Does this mean it is on Slot 8/ Port 1 / User Port comes to 417). I am not sure what does 125 indicates in the bracket of the error message? How do i identify the correct port and slot number / port index ?
04-26-2015 11:54 PM
It means Slot 8 internal Port 125. In order to check which port it connects to, you have to execute:
04-28-2015 11:15 AM
we do not have command line access, is there a way to find this from GUI ?
Slot 8 and internal port means the Port index or user port ?

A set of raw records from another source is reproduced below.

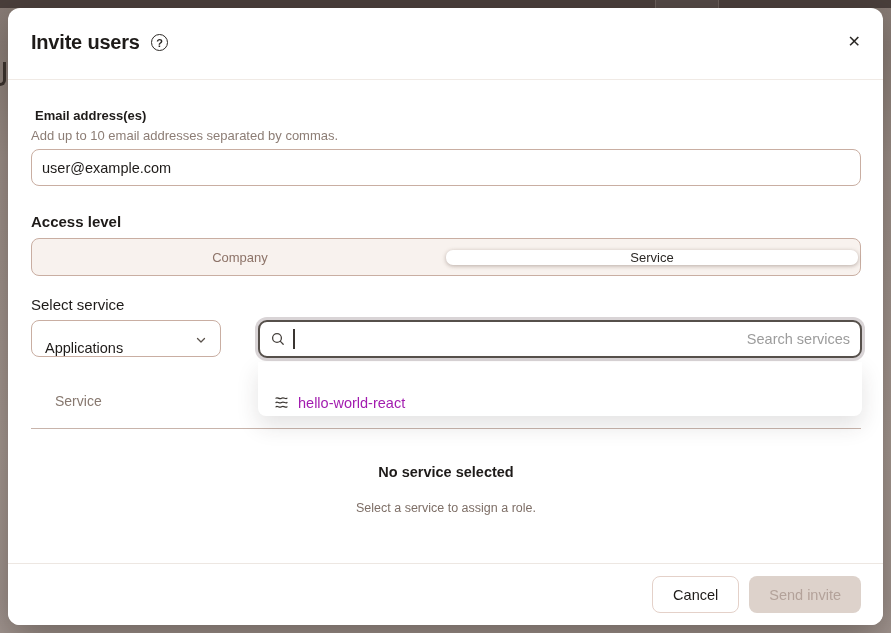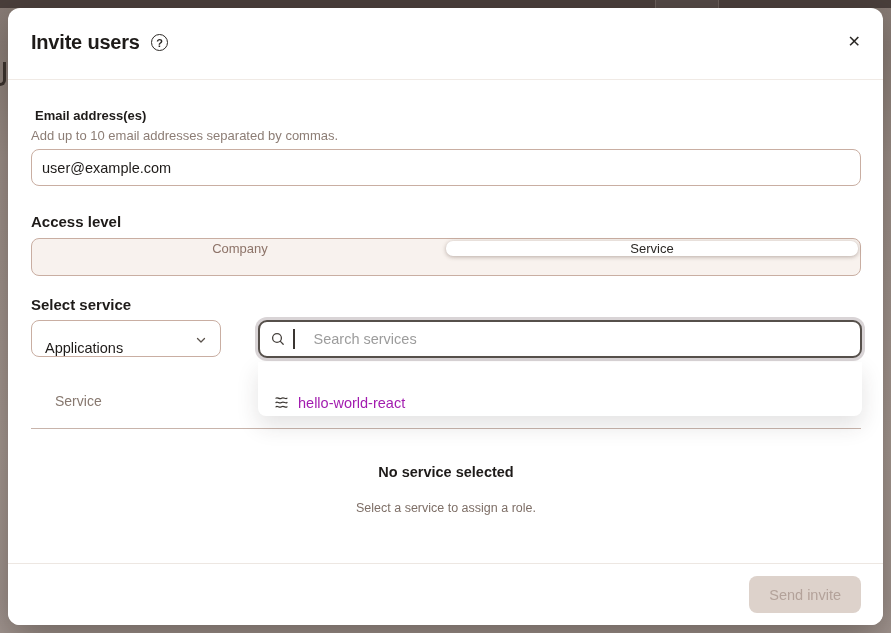--- a/index.html
+++ b/index.html
@@ -75,7 +75,7 @@
   .segmented {
     position: absolute; left: 0; top: 158px; width: 830px; height: 38px;
     background: #f8f2ee; border: 1px solid #c9aea2; border-radius: 8px;
-    display: flex; align-items: flex-start; padding: 2px;
+    display: flex; align-items: center; padding: 2px;
   }
   .segment {
     flex: 1; display: flex; align-items: center; justify-content: center;

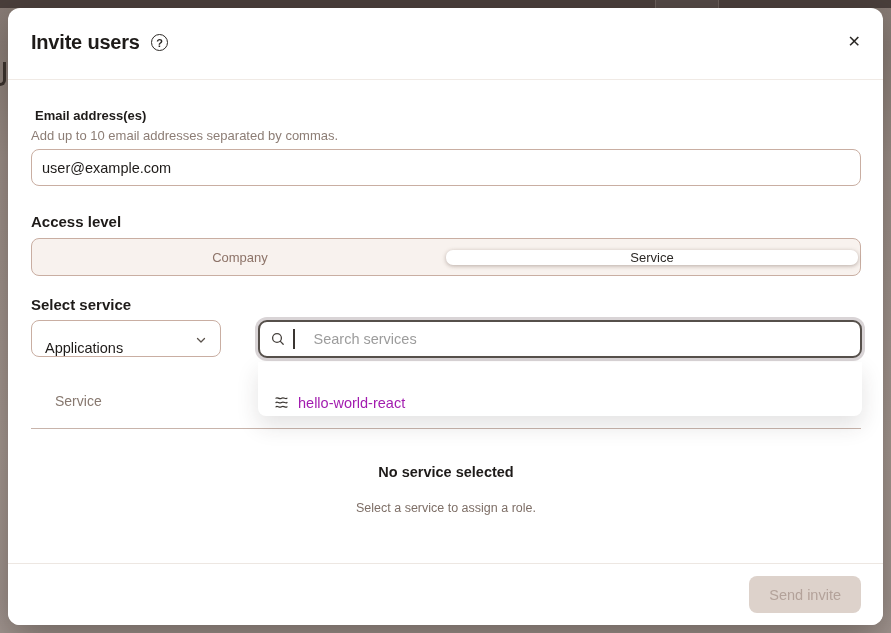--- a/index.html
+++ b/index.html
@@ -88,7 +88,7 @@
   }
 
   
-  .select-service-label { position: absolute; left: 0; top: 216px; font-size: 15px; font-weight: 700; color: #1e1b19; }
+  .select-service-label { position: absolute; left: 0; top: 216px; font-size: 15px; font-weight: 400; color: #1e1b19; }
   .category-select {
     position: absolute; left: 0; top: 240px; width: 190px; height: 37px;
     border: 1px solid #c9aea2; border-radius: 8px; background: #fff;

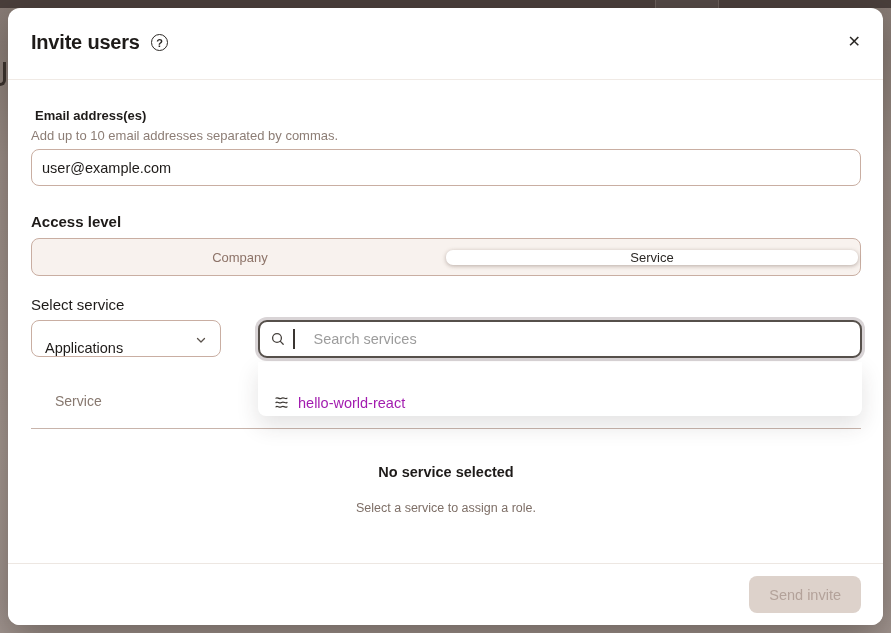--- a/index.html
+++ b/index.html
@@ -106,7 +106,7 @@
   .caret { width: 1.5px; height: 20px; background: #3a3531; flex: none; }
   .search-input {
     flex: 1; border: none; outline: none; background: transparent;
-    font-size: 14.5px; color: #1e1b19; font-family: inherit; padding: 0 0 0 19px;
+    font-size: 14.5px; color: #1e1b19; font-family: inherit; padding: 0 0 0 19px; text-align: right;
   }
   .search-input::placeholder { color: #9c9c9c; opacity: 1; }
 

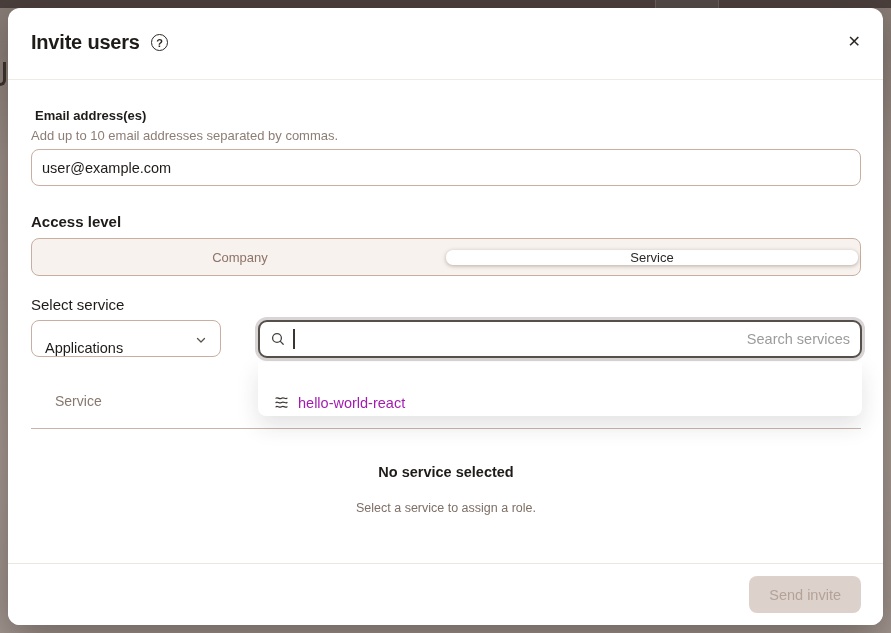--- a/index.html
+++ b/index.html
@@ -224,6 +224,7 @@
     </div>
 
     <div class="modal-footer">
+      <button class="btn btn-cancel">Cancel</button>
       <button class="btn btn-send" disabled="">Send invite</button>
     </div>
 

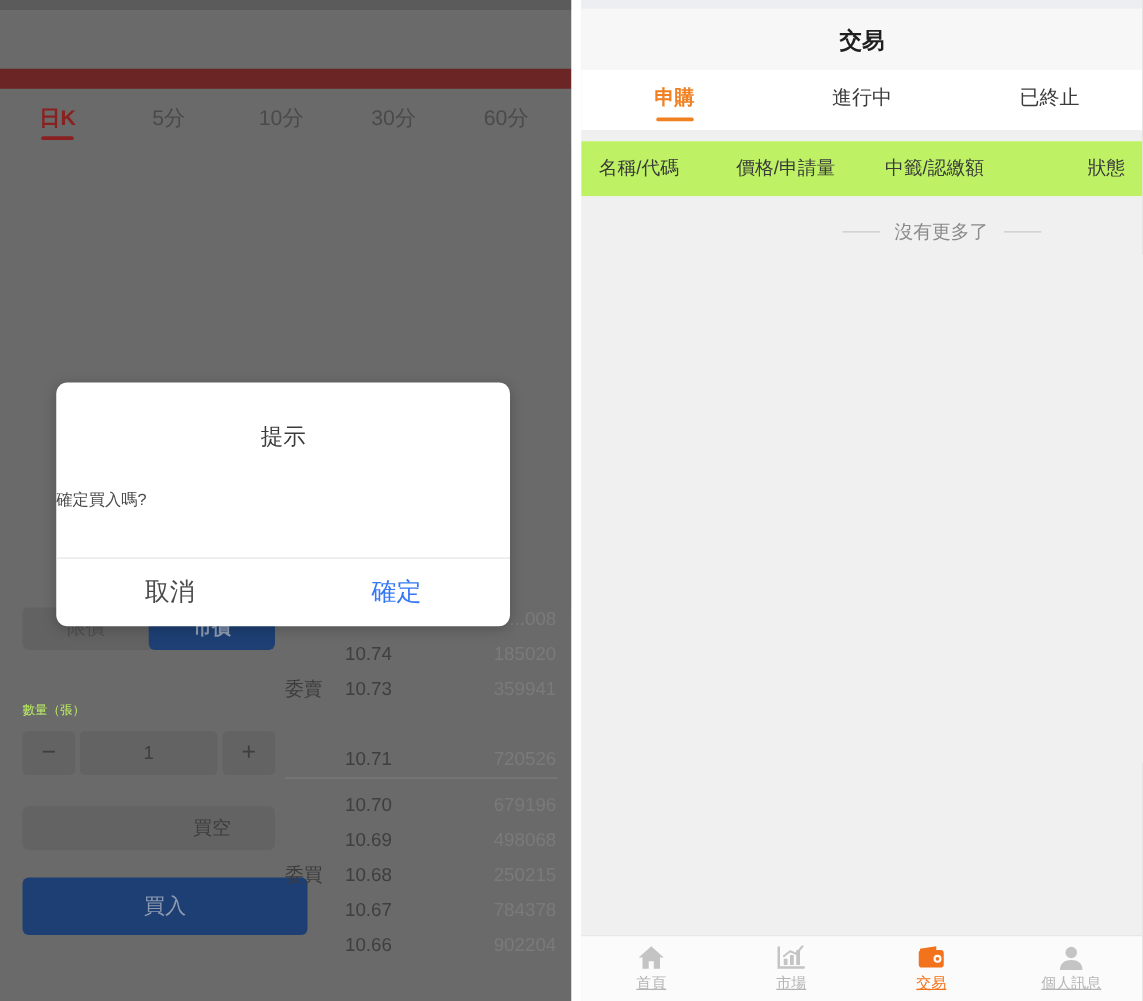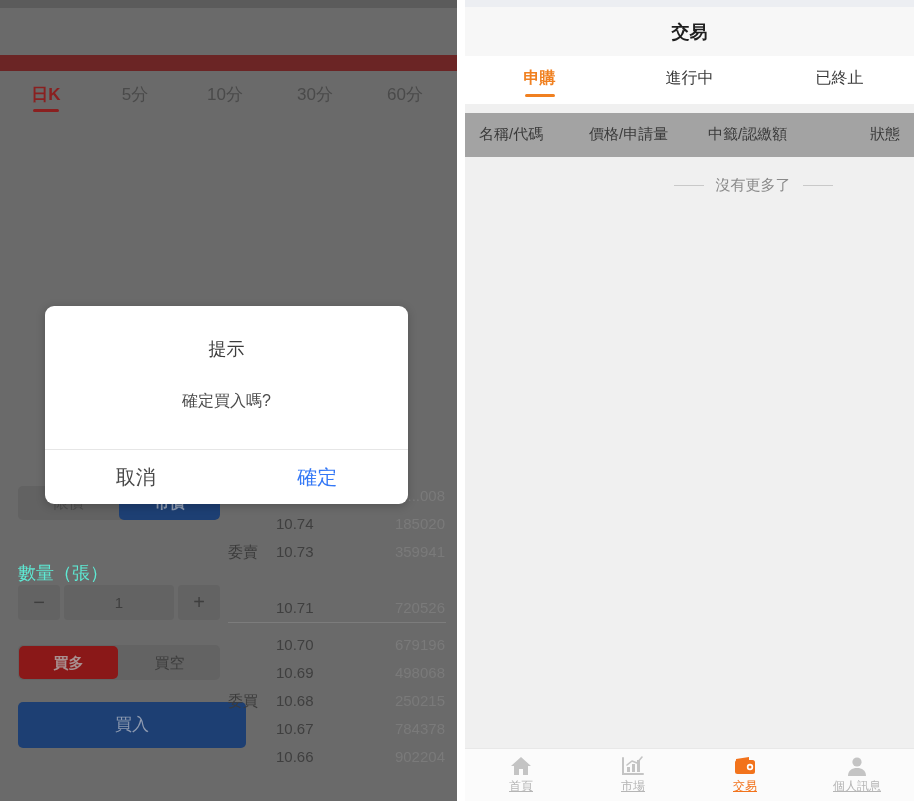--- a/index.html
+++ b/index.html
@@ -333,7 +333,7 @@
     position: absolute;
     left: 0; top: 113px;
     width: 449px; height: 44px;
-    background: #a3a3a3;
+    background: #bef264;
   }
   .col-head {
     position: absolute;

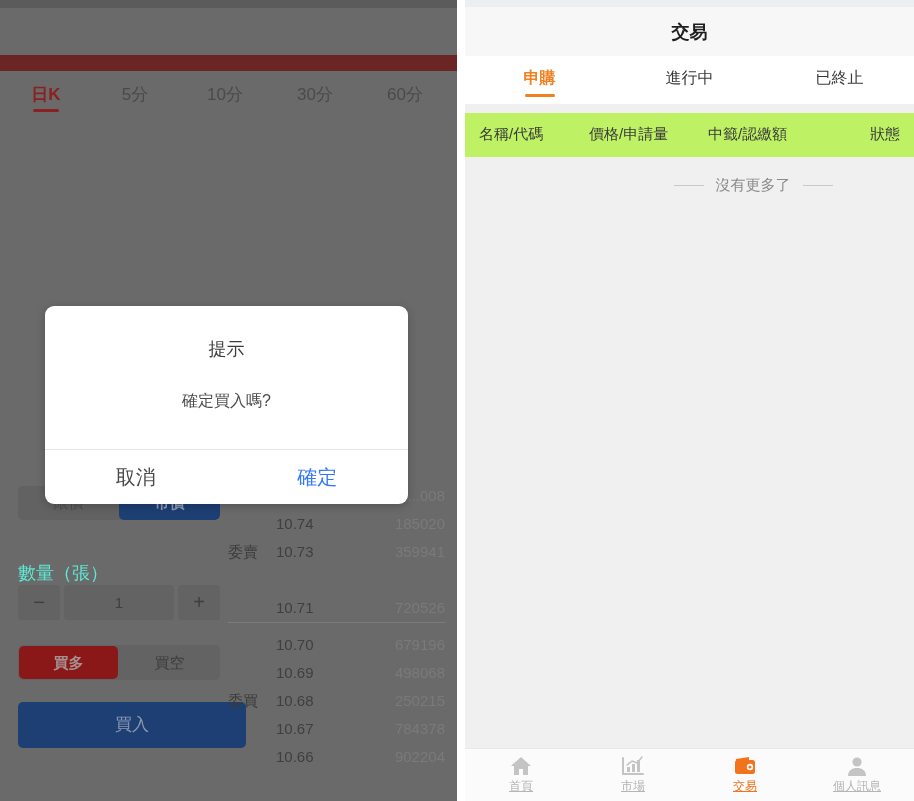--- a/index.html
+++ b/index.html
@@ -251,8 +251,8 @@
   #modal-message {
     margin-top: 30px;
     margin-bottom: 37px;
-    text-align: center;
-    font-size: 16px;
+    text-align: left;
+    font-size: 13px;
     color: #4a4a4a;
   }
   #modal-actions {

Request you to please suggest and clarify.
Thanks for your time
04-29-2015 03:27 AM
Internal/backend ports cannot be judged with the front end ports. In the bladeportmap we see mapping of internal ports and not front end ports.When we see link time outs on internal ports, first enable bottleneckmon then we should check the core blade to which the concerned port is mapped with and reset the core blade which is less disruptive followed by reseating the port blade If the issue still persists reset the port blade followed by reseating the port blade. The situation in most of the cases resolve here otherwise you have to replace the core blade and check for the messages. If they repeat, replace the port blade i.e slot 8 (where the timeout came in this case).
In the example slot8(p-1)125, 125 is the internal port and we have to check the core blade it is associated to. Link time out occurs during heavy traffic flow at some peak time period of business hours when the frame gets stuck in the link or VC(virtual channel).This condition is also called as buffer starvation or credit depletion. When you enable bottleneckmon for every C2-1012 message you will receive C2-1014 as link reset messages in the RAS log. This means the link will borrow credits from the buffer pool to clear the link however due to hardware issues link will not get cleared and messages keep on repeating.
04-29-2015 03:29 PM
May I ask where you got the information about what happens to resolve an internal link timeout? In my eyes, the recovery action that is described in the documentation - a link reset - makes much more sense, as it will set the credits for the link back to the initial value. From your statement it looks like that the message just says link reset, but it does not do that. That makes no sense to me. I mean the port lacks of buffer credits - Why should adding buffers for this port help here? The would lead to accept some more frames FROM the other side of the internal link.
04-29-2015 10:19 PM - edited 04-29-2015 10:30 PM
The documentation says it will detect the link timeout and reset it when you run the command, This will repeat untill the actual issue does not resolve however my explanation is not to see these messages again, I am also talking about the credits not buffers. Port will borrow credits 1 or 2 depending upon the hardware make. If it is only related to high bandwidth utilization, a link reset will help to clear the link however in many scenarios you would have seen these messages keep on repeating i.e. link timeout and reset (C2-1012 and 1014) which would be related to hardware issues as well then a simple link reset will not be enough to resolve the issue.
04-30-2015 01:48 AM
If you have a physical problem destroying VC_RDYs (or corrupts frames in the other direction so badly they aren't recognized as frames anymore and no VC_RDY is sent) you'll see it again, sure. I just asked myself what borrowing credits could possibly help you. I have to admit, I also don't understand the concept of borrowing credits here. Wouldn't that mean that we just overrule the other port's amount of buffers and send him something in the hope that his buffers are not really full? Seems to be a bit risky, isn't it?